SWGDE

published documents

SWGDE Best Practices for the Enhancement of Digital Audio

20-a-001

Disclaimer:

As a condition to the use of this document and the information contained therein, the SWGDE requests notification by e-mail before or contemporaneous to the introduction of this document, or any portion thereof, as a marked exhibit offered for or moved into evidence in any judicial, administrative, legislative or adjudicatory hearing or other proceeding (including discovery proceedings) in the United States or any Foreign country. Such notification shall include: 1) the formal name of the proceeding, including docket number or similar identifier; 2) the name and location of the body conducting the hearing or proceeding; 3) subsequent to the use of this document in a formal proceeding please notify SWGDE as to its use and outcome; 4) the name, mailing address (if available) and contact information of the party offering or moving the document into evidence. Notifications should be sent to secretary@swgde.org.

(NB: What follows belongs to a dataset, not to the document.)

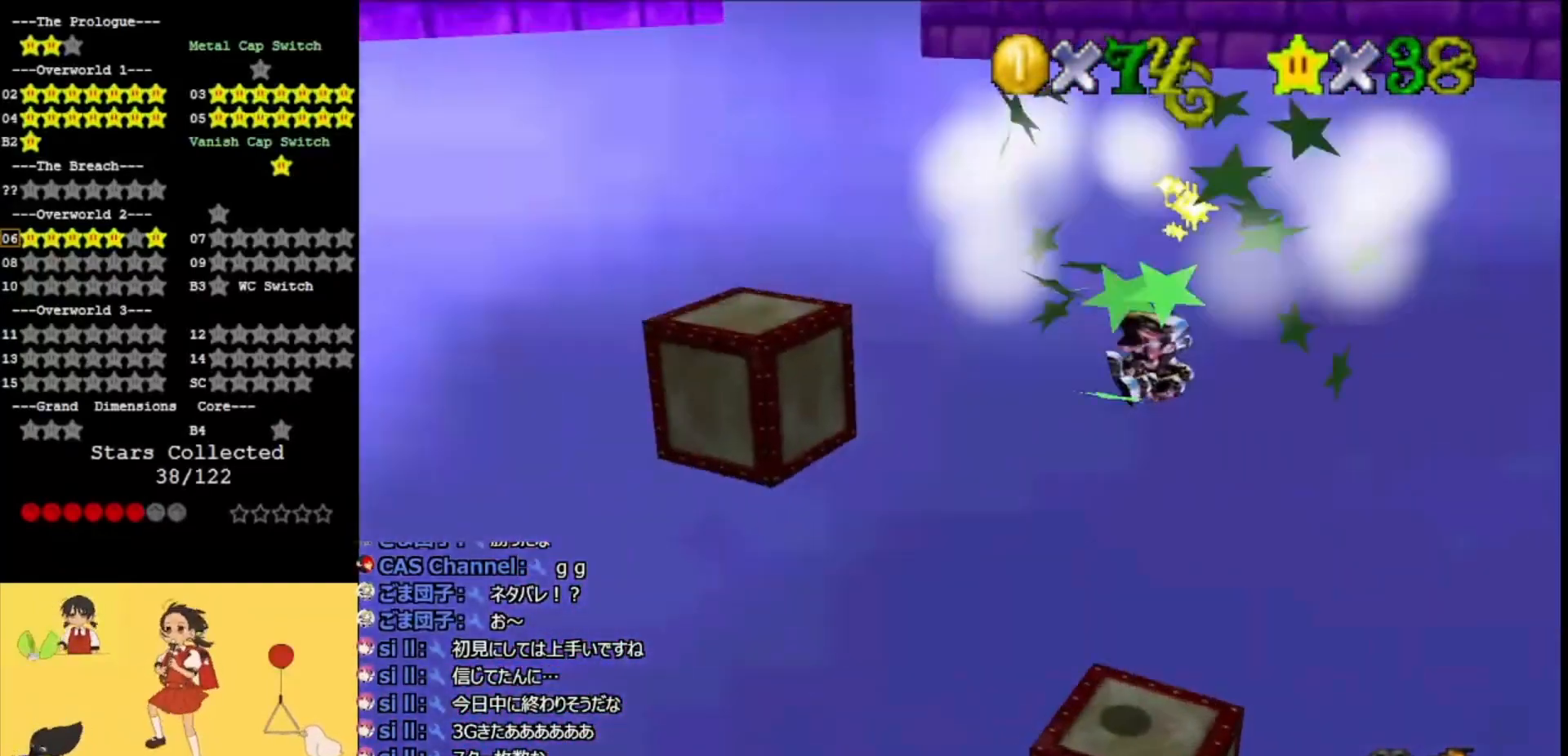
{"buttons": [], "left_stick": "center", "events": [[100, "C_DOWN", "down"], [233, "C_DOWN", "up"]]}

It is the reader’s responsibility to ensure they have the most current version of this document. It is recommended that previous versions be archived.

Redistribution Policy:

SWGDE grants permission for redistribution and use of all publicly posted documents created by SWGDE, provided that the following conditions are met:

  1. Redistribution of documents or parts of documents must retain the SWGDE cover page containing the disclaimer.
  2. Neither the name of SWGDE nor the names of contributors may be used to endorse or promote products derived from its documents.
  3. Any reference or quote from a SWGDE document must include the version number (or create date) of the document and mention if the document is in a draft status.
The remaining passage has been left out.